The Challenges Taiwan Faces. Taiwan's economic performance has been achieved through its free-market institutions, not through government planning and intervention. Moreover, it was achieved during a time of intense democratic competition, not through the promised stability of Asian authoritarianism. Yet Taiwan still faces tough challenges at home and abroad. At home, the government must continue down the path of economic freedom by further lowering trade barriers, opening the economy to foreign competition, and lowering taxes and other barriers to wealth creation. These measures will be critical to the success of Taiwan's bid to join the World Trade Organization (WTO).

Abroad, Taiwan faces the threat of military invasion, embargo, or intimidation from the Chinese mainland, and an intense diplomatic campaign by the government of the People's Republic of China (PRC) to keep it from playing any significant role in the international system. At the same time, Taiwan's economy also would be hurt significantly by an economic downturn on the mainland. Much of the light manufacturing that used to be run out of people's homes in Taiwan is now run on the mainland with Taiwanese management and capital. Thus, the health of an increasing share of Taiwan's economy is tied to the successful implementation of economic reform in China.

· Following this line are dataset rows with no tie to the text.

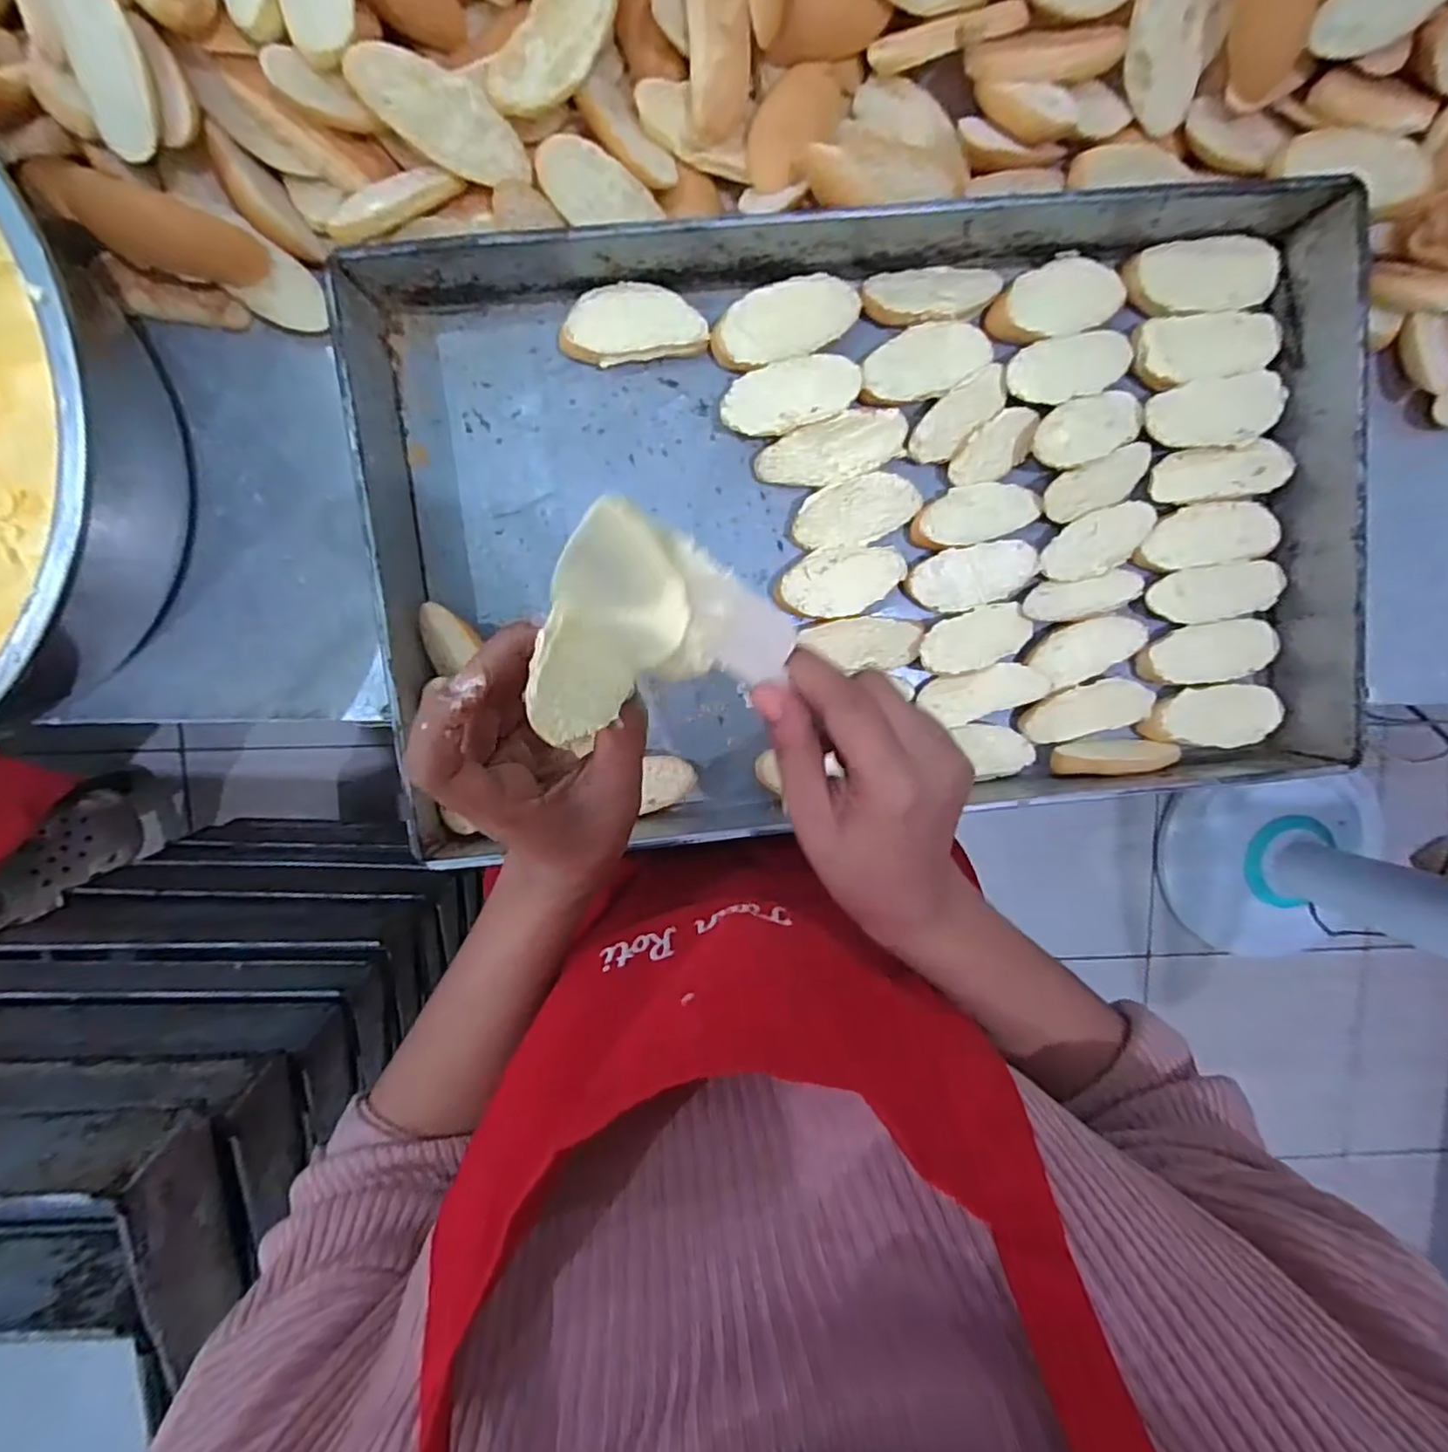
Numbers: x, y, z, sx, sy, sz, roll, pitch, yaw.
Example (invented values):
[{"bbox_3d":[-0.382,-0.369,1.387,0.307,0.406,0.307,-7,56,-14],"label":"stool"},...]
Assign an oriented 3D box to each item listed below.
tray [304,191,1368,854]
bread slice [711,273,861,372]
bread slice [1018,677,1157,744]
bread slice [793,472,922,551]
[{"bbox_3d":[0.095,-0.129,0.441,0.613,0.063,0.362,-6,99,-2],"label":"tray"},{"bbox_3d":[0.041,-0.265,0.430,0.097,0.014,0.048,-21,97,0],"label":"bread slice"},{"bbox_3d":[0.257,-0.011,0.471,0.093,0.019,0.037,-11,97,-1],"label":"bread slice"},{"bbox_3d":[0.091,-0.147,0.451,0.086,0.016,0.043,-8,97,-2],"label":"bread slice"}]

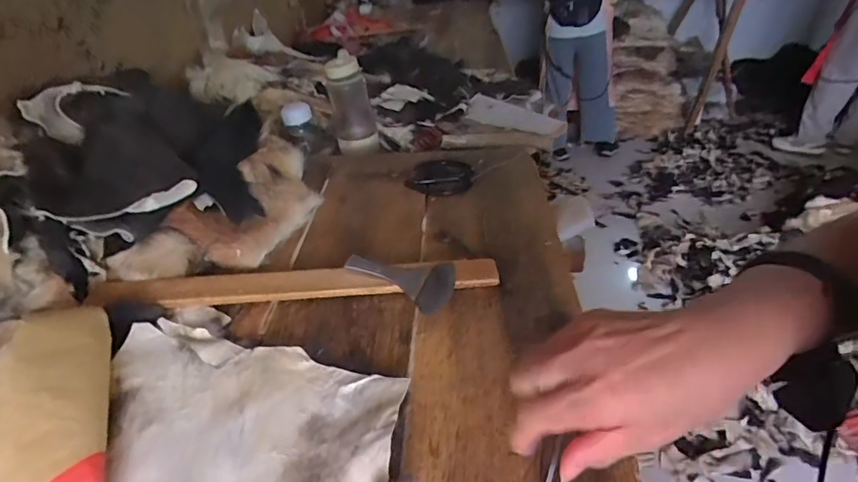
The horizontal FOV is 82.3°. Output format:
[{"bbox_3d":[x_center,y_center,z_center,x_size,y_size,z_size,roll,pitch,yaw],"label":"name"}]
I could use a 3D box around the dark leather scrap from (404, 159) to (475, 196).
[{"bbox_3d":[0.021,-0.109,0.845,0.107,0.015,0.125,8,37,17],"label":"dark leather scrap"}]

In addition, the recent round of currency devaluations throughout the region will make Taiwan's exports relatively more expensive, potentially weakening Taiwan's international competitiveness.

How Washington Should Respond. Such challenges notwithstanding, Taiwan's economy has a proven record of adjusting to meet the ever-rising demands of the global economy. Its low debt, high rate of savings, and strong economic growth are reasons for optimism. Further economic development and international competitiveness are issues that will need to be addressed by ROC leaders, but there still is much to learn from Taiwan's model that could well avoid future crises like those now plaguing many other Asian economies. To promote more effective methods of economic development and a more peaceful and stable environment for economic freedom and democracy in Asia, U.S. policymakers should:

• Strongly support Taiwan's participation in international organizations and its accession to the World Trade Organization. At the very least, Taiwan's economic success gives it the capital and experience to address key international challenges. Its bid to join the WTO should proceed at its own pace, regardless of Beijing's desire to join first. Beijing's success in shutting Taiwan out of the international community has limited Taiwan's ability to offer its advice and assistance to troubled Asian economies through such organizations as the International Monetary Fund, World Bank, or United Nations.

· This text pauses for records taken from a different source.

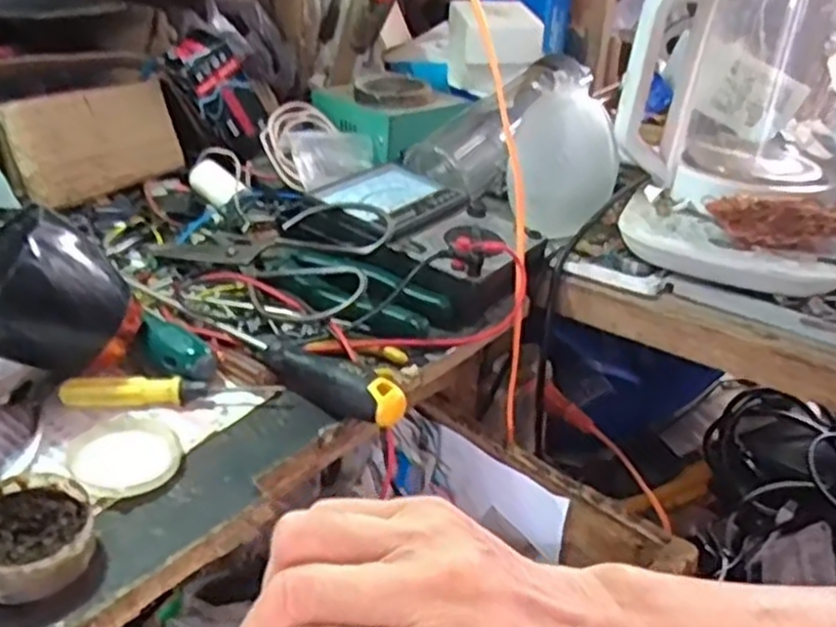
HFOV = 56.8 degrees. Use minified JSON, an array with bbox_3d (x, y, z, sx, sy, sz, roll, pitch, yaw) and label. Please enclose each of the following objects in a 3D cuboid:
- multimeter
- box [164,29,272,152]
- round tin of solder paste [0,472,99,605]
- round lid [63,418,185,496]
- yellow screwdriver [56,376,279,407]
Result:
[{"bbox_3d":[0.005,-0.062,0.608,0.123,0.052,0.185,-22,38,-37],"label":"multimeter"},{"bbox_3d":[-0.176,-0.197,0.695,0.054,0.108,0.032,-38,41,-8],"label":"box"},{"bbox_3d":[-0.175,0.101,0.349,0.053,0.022,0.058,3,29,-2],"label":"round tin of solder paste"},{"bbox_3d":[-0.155,0.074,0.410,0.053,0.009,0.060,-24,39,-39],"label":"round lid"},{"bbox_3d":[-0.144,0.045,0.452,0.122,0.016,0.016,-1,30,-8],"label":"yellow screwdriver"}]

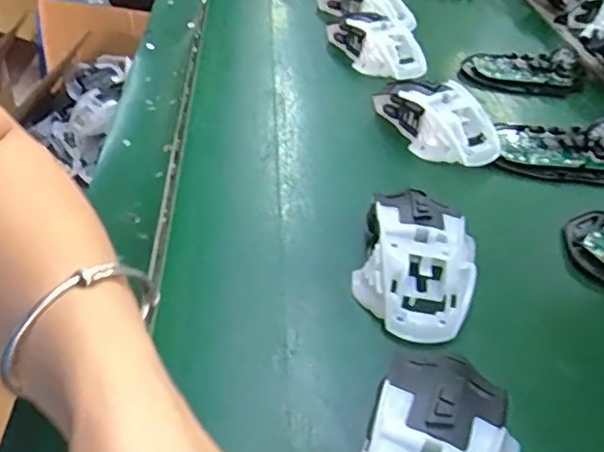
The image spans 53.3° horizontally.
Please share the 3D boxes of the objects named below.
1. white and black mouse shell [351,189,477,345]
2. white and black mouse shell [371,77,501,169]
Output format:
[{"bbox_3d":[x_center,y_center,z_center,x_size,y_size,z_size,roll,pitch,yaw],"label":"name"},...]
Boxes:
[{"bbox_3d":[0.065,0.020,0.342,0.064,0.038,0.089,14,43,7],"label":"white and black mouse shell"},{"bbox_3d":[0.104,-0.088,0.472,0.112,0.038,0.062,30,47,23],"label":"white and black mouse shell"}]

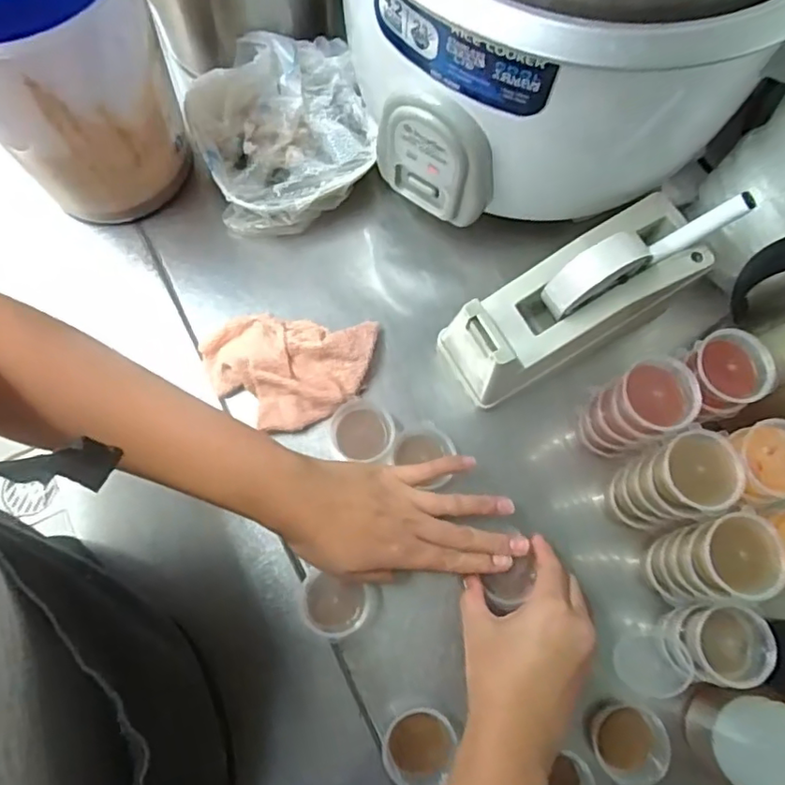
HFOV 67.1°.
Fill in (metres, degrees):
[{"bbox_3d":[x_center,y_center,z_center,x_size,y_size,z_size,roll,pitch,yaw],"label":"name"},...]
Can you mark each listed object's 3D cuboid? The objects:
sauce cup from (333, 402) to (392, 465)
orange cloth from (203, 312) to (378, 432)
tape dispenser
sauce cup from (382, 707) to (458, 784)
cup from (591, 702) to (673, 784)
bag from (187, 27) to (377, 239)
[{"bbox_3d":[-0.025,0.032,0.485,0.047,0.034,0.049,0,74,-1],"label":"sauce cup"},{"bbox_3d":[-0.091,-0.017,0.495,0.136,0.040,0.096,8,74,1],"label":"orange cloth"},{"bbox_3d":[0.148,-0.077,0.457,0.228,0.077,0.077,-30,76,6],"label":"tape dispenser"},{"bbox_3d":[0.021,0.253,0.422,0.053,0.043,0.049,0,74,-1],"label":"sauce cup"},{"bbox_3d":[0.170,0.251,0.426,0.050,0.043,0.052,0,74,-1],"label":"cup"},{"bbox_3d":[-0.097,-0.230,0.539,0.154,0.071,0.159,-20,75,-7],"label":"bag"}]

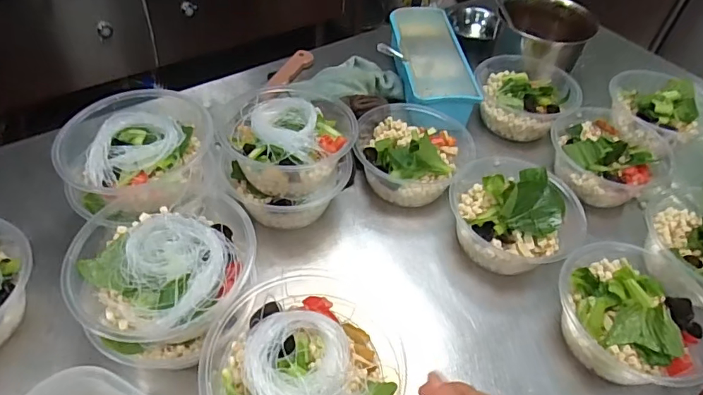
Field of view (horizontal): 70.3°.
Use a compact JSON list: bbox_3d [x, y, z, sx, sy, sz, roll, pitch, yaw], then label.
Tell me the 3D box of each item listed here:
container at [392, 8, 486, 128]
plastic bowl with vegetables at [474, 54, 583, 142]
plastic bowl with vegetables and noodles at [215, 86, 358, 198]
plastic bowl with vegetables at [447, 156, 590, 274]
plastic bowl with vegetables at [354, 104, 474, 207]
[{"bbox_3d":[0.136,-0.227,0.864,0.115,0.067,0.301,-1,48,-8],"label":"container"},{"bbox_3d":[0.291,-0.174,0.847,0.168,0.062,0.171,3,48,-4],"label":"plastic bowl with vegetables"},{"bbox_3d":[-0.079,-0.072,0.630,0.162,0.071,0.148,3,48,-4],"label":"plastic bowl with vegetables and noodles"},{"bbox_3d":[0.207,0.025,0.648,0.165,0.087,0.142,12,48,4],"label":"plastic bowl with vegetables"},{"bbox_3d":[0.087,-0.067,0.725,0.160,0.080,0.159,3,48,-4],"label":"plastic bowl with vegetables"}]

• Sell defensive arms to Taiwan. Under the terms of the 1979 Taiwan Relations Act, the United States is required to assist Taiwan in providing for its self-defense. Considering China's provocative military exercises and nuclear-capable missile tests in the vicinity of Taiwan in 1995-1996, the continued sale of defensive arms, especially for missile defense, is appropriate.

• Include Taiwan in foreign travel. More and more policymakers are traveling to Asia to gain firsthand knowledge of the region. Unfortunately, many of those who travel there-especially to China-do not stop in Taiwan. Omitting a vibrant democracy and successful economy from their Asian itinerary leaves an unfortunate gap in their knowledge and understanding of what makes the region tick.

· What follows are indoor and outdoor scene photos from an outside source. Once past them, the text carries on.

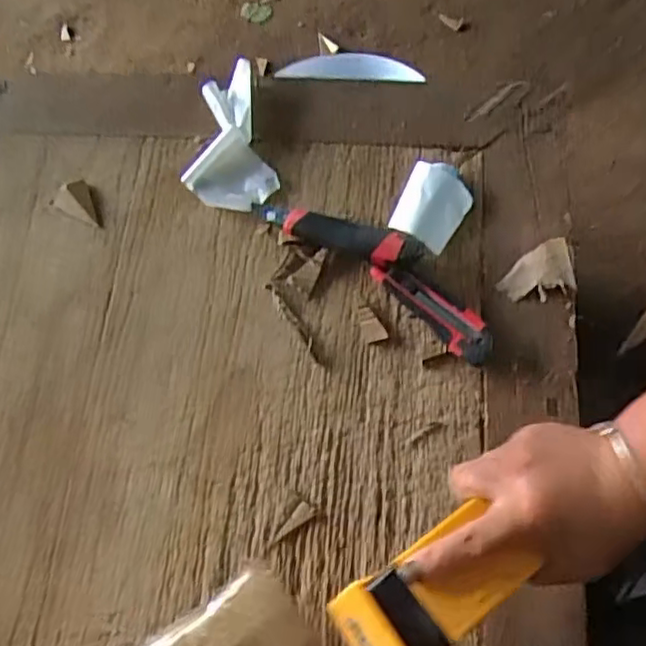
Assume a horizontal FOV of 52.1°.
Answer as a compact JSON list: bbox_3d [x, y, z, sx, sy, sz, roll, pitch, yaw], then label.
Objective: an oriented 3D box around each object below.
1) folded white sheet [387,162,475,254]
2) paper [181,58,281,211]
[{"bbox_3d":[0.114,-0.124,0.676,0.067,0.023,0.092,28,75,10],"label":"folded white sheet"},{"bbox_3d":[-0.108,-0.198,0.708,0.091,0.026,0.160,-14,73,-3],"label":"paper"}]

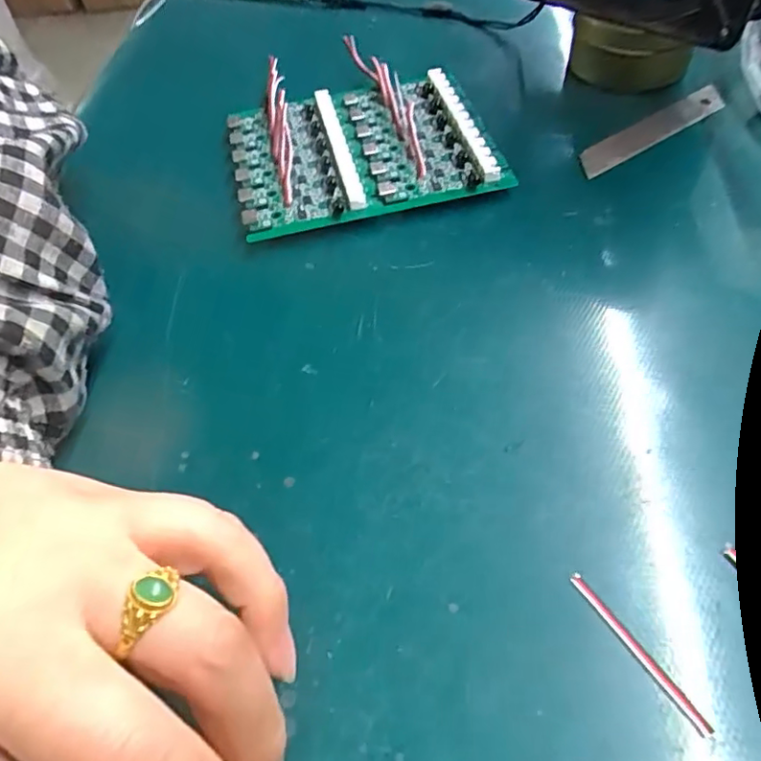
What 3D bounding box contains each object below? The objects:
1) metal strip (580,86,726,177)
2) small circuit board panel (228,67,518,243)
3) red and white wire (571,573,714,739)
[{"bbox_3d":[0.134,-0.124,0.287,0.093,0.005,0.018,-29,55,-14],"label":"metal strip"},{"bbox_3d":[-0.011,-0.115,0.289,0.119,0.015,0.097,-14,53,-3],"label":"small circuit board panel"},{"bbox_3d":[0.070,0.073,0.157,0.004,0.004,0.048,-30,56,-15],"label":"red and white wire"}]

Understanding and appreciating the "Asian way" of economic development will not be passé as long as the correct Asian model is chosen. Taiwan's model is one of commitment to the creation and maintenance of the institutions necessary for free markets to function. It facilitates people's creative spirit by avoiding burdensome taxation and over-regulation. Best of all, it is based on economic freedom and competitive democracy and does not need the international community to bail it out.